この判例については、殺意のあった者の法令適用が明確でないこと、従前の法令適用も38条2項は重い罪を実現しても重い罪の故意がなければ、重い罪は成立しないという判例通説の解釈ならば、同条項は当然のことを規定したものであり、重なりあう軽い罪の限度で共同正犯が成立するという立場(部分的犯罪共同説)からすると、あえて38条2項を適用する必要はないのではないか。つまり端的に205条、60条を適用すればよいし、表現としても「傷害致死罪の共同正犯が成立する」とのべれば十分で有り、殺人罪の「共同正犯」と傷害致死罪の「共同正犯」の重なり合いを問題にする必要はないのではないか[内田文昭「共同正犯」判例刑法(4)160頁参照]との批判が可能である。また、殺意のある者の法令適用が明確でないため、罪名科刑分離説=完全犯罪共同説を否定するとしても部分的犯罪共同説を採用したと断言できないとの見解もある。この点、殺意のある者には、端的に刑法199条、60条の適用を肯定する趣旨を含むとする理解もあった(昭和54年度最高裁判例解説75頁)。すなわち犯罪共同説の立場でも「同性質の犯罪で、構成要件上重なり合う部門のある罪相互間」において、罪名を異にする共同正犯の成立を認めうるとする見解(藤木英雄・刑法講義総論283頁。いわば罪名独立的な部分的犯罪共同説)によれば、殺意のある者の法令適用は刑法199条、60条と解することは可能ということである。

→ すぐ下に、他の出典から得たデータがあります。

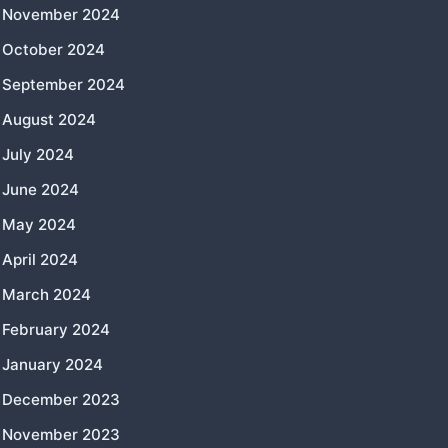
November 2024
October 2024
September 2024
August 2024
July 2024
June 2024
May 2024
April 2024
March 2024
February 2024
January 2024
December 2023
November 2023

しかし、これは行為共同説、特に犯罪行為(構成要件)の一部の共同で足りるとする見解(平野龍一・刑法総論Ⅱ364頁以下。前田雅英・刑法総論講義第5版481頁は「構成要件の重要部分の共同」が行為共同説でも要求されるという。)の結論と同じである。

それゆえ、このような理解の(罪名独立的な)部分的犯罪共同説は、上記の意味での行為共同説と同じと評価されることになろう(平野・前掲365頁参照)。しかし、以下のように判例はこれらとは異なる法令適用を是認することになる。